Sixtus IV had been quick to reward Rodrigo for his support in the conclave, promoting him to the cardinal- bishopric of Albano and giving him the lucrative abbey of Subiaco, which included the lordship of the surrounding area and a castle that would provide the cardinal and his family with a pleasing summer retreat. The pope also appointed him as papal legate to Spain, to sort out the tricky situation that had developed there regarding the consanguineous marriage of Ferdinand of Aragon and Isabella of Castile, which had already taken place using a forged papal dispensation, much to the fury of the archbishop of Seville, who opposed the union of the two Spanish kingdoms.
Rodrigo left Rome in May 1472 and received a rapturous reception in Valencia, his episcopal seat. In Spain he displayed his intelligence, tact, discretion, good humour, and confidence to do what was necessary to regularize the marriage and to negotiate peace with the archbishop, who was placated with a cardinal’s hat; he also gained Spanish support for another crusade against the Turks.

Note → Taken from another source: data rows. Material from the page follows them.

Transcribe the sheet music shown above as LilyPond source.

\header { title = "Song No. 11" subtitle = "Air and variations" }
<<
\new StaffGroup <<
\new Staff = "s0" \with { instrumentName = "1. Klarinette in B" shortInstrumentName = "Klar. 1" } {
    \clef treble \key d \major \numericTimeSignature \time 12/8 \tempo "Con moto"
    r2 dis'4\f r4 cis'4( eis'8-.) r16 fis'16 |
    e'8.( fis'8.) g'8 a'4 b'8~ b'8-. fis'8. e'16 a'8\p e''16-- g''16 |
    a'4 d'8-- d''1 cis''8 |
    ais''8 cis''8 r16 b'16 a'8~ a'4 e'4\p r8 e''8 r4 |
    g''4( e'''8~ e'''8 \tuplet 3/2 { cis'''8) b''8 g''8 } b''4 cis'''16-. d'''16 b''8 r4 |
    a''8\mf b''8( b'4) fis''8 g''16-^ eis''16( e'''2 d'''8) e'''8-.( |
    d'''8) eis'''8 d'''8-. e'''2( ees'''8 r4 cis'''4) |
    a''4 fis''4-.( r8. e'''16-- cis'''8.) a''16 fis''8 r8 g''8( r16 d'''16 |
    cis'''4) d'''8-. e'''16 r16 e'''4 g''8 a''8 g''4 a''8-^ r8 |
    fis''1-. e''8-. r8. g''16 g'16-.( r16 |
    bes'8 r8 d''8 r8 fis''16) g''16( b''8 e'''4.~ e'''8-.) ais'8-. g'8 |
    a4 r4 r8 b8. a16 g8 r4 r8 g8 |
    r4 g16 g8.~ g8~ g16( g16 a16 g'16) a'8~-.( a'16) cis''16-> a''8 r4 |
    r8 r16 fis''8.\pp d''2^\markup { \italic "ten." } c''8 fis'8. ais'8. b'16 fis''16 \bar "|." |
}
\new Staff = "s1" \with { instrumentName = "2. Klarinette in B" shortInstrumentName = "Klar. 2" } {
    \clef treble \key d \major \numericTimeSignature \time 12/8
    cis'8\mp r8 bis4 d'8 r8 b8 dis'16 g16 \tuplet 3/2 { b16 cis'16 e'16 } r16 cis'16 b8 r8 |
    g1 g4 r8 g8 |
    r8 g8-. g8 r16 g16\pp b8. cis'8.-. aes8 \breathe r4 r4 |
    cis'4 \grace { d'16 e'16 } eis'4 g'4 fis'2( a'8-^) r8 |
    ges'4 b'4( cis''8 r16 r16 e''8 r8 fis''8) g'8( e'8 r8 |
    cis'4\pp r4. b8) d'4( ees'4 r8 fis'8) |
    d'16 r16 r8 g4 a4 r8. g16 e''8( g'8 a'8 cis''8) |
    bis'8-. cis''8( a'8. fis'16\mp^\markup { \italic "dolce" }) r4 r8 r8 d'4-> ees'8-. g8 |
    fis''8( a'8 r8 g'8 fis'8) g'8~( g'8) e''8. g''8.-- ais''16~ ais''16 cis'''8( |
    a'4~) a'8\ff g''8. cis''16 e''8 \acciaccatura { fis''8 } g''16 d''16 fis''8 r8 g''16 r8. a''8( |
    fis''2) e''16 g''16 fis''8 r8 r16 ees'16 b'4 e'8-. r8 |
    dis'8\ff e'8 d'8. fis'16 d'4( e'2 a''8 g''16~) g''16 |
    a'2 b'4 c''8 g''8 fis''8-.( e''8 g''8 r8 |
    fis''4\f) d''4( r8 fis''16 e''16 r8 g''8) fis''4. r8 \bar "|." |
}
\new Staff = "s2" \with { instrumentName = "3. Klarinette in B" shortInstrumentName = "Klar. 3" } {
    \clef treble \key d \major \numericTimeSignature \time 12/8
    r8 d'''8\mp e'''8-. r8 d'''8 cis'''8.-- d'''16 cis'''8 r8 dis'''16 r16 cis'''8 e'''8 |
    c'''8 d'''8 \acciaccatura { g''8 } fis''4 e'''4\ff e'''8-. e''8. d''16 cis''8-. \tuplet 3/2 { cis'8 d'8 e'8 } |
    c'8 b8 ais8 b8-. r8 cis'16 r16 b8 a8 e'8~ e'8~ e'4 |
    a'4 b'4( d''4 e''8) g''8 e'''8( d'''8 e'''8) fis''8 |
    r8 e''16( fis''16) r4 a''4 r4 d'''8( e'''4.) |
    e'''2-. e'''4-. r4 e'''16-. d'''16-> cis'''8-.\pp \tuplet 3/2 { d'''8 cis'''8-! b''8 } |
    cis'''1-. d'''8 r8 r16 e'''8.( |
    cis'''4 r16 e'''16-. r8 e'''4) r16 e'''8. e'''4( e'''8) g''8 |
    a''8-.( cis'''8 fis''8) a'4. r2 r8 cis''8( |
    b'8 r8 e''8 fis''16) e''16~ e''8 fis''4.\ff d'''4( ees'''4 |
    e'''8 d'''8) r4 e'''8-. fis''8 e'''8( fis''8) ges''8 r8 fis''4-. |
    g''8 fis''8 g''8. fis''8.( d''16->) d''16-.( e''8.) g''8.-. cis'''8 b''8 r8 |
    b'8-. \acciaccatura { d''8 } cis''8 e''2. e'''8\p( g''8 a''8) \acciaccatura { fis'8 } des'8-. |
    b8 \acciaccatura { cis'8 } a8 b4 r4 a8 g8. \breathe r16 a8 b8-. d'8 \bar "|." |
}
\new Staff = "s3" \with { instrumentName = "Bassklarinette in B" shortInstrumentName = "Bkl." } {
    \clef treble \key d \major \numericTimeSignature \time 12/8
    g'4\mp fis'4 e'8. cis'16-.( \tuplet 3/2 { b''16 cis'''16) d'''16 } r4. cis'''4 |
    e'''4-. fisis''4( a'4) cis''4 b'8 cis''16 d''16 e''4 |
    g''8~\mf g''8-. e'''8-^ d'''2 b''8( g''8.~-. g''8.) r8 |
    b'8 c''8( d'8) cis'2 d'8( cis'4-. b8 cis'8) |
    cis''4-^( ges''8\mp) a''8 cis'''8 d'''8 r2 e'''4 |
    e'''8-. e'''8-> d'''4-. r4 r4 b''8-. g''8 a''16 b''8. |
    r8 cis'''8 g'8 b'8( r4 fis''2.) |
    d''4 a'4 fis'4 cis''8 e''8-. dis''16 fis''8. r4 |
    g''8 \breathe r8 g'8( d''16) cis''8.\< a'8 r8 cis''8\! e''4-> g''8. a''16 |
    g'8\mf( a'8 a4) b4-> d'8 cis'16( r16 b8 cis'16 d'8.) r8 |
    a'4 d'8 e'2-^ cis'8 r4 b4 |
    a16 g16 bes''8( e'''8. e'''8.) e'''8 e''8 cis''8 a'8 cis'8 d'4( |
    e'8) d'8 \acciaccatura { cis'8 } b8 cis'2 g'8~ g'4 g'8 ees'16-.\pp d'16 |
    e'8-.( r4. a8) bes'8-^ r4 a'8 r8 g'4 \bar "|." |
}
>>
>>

He left Spain fourteen months later, but on his journey home his galley ran into a violent storm and was wrecked off the coast of Tuscany. He was taken to Pisa to recover from his ordeal, and while there he was invited as guest of honour to a banquet, where he met an attractive and intelligent woman some ten years younger than himself, named Vannozza de’ Catanei.
A courtesan of charm and discretion from a family of the lesser nobility, Vannozza de’ Catanei seems to have intrigued the cardinal from the very beginning of their acquaintance. So as to facilitate what was to become a loving and lasting relationship, Rodrigo’s confidential legal adviser and notary, Camillo Beneimbene, arranged for her marriage to a complaisant husband, an elderly lawyer called Domenico da Rignano, who could be relied upon not to make any unwanted demands upon his wife.